*Stated problem 1*:
In the article about getting a real estate lawyer sooner, what price is given for the home a potential client waits to call about?

*Article*:
-------------------------

Wednesday, March 22, 2017

Attorney Shannon Wynn: Get your real estate lawyer sooner

One of the oddities of Wynn at Law, LLC's flow of phone calls is this:  A potential client will call within seconds of getting a $180 speeding ticket, but will wait to call until well into buying a $300,000 home. The stakes are so much higher in the latter, and in fact, a real estate attorney on the front end can end up saving you money. Here are four ways how:

  •       Wynn at Law, LLC reviews the title. It’s a history project that reveals covenants on the property, environmental concerns (like our Geneva Lake Watershed), and liens. Any one of these can be costly to the buyer well after the closing.

-------------------------

*Given data*:

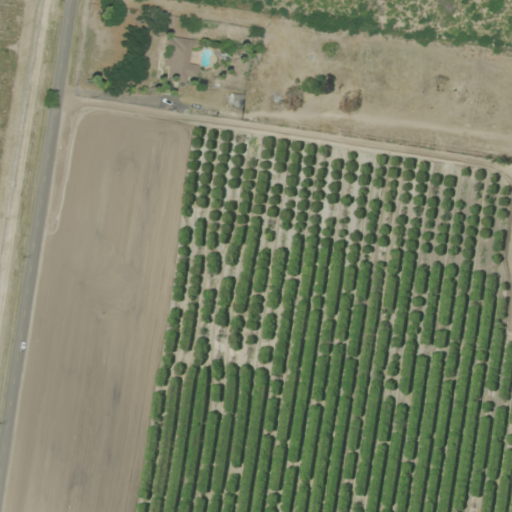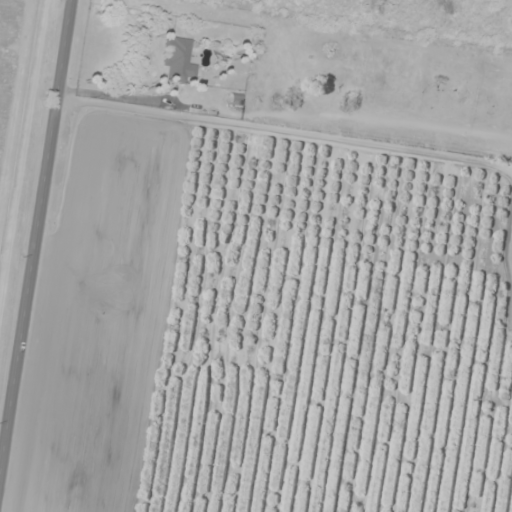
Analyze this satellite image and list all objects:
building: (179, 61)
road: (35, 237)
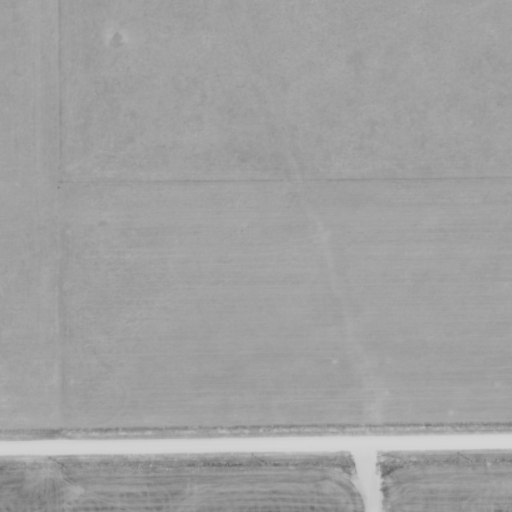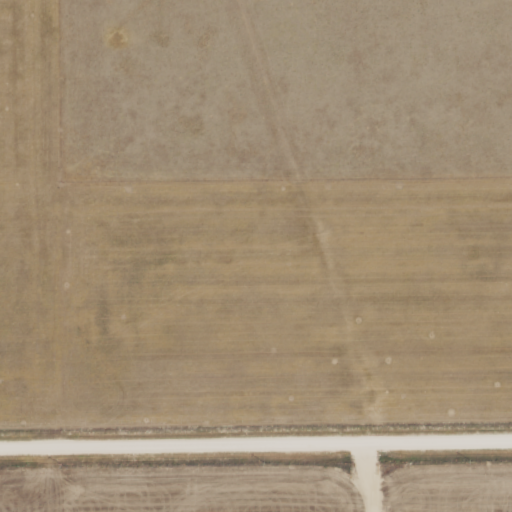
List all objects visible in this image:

-------------------------

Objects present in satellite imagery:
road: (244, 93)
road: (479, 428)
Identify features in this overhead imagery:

-------------------------

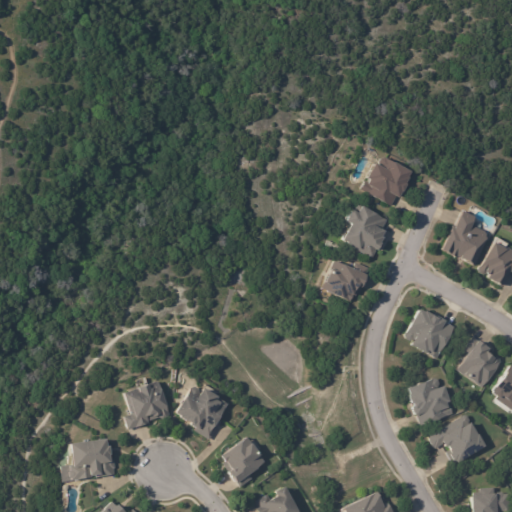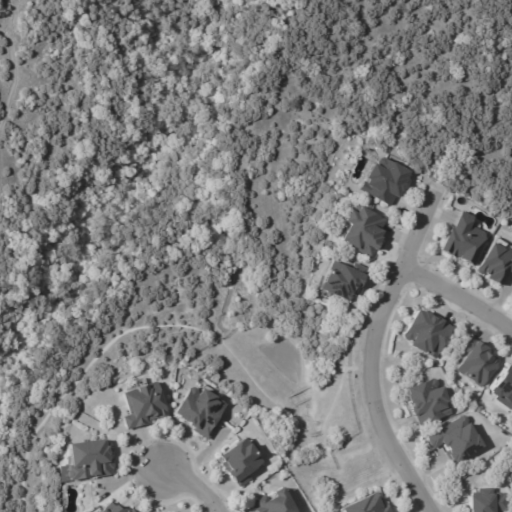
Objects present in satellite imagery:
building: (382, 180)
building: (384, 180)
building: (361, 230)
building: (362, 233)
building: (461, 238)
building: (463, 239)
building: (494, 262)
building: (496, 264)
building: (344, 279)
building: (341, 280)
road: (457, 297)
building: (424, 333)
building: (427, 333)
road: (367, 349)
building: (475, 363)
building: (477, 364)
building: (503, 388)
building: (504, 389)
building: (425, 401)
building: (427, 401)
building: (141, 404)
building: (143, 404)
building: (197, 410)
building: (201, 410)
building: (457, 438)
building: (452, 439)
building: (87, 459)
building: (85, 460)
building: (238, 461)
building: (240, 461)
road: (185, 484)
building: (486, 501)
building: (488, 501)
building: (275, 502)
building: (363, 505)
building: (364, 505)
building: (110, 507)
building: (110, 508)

-------------------------

*Stated problem 2*:
From the records, copy out the lines starting at the line that contains "Analyze this satellite" and stopping after the line that contains "List all objects visible". Leave the pictures out of your answer.

*Full solution 1*:
$300,000

*Full solution 2*:
Analyze this satellite image and list all objects:
building: (179, 61)
road: (35, 237)
List all objects visible in this image:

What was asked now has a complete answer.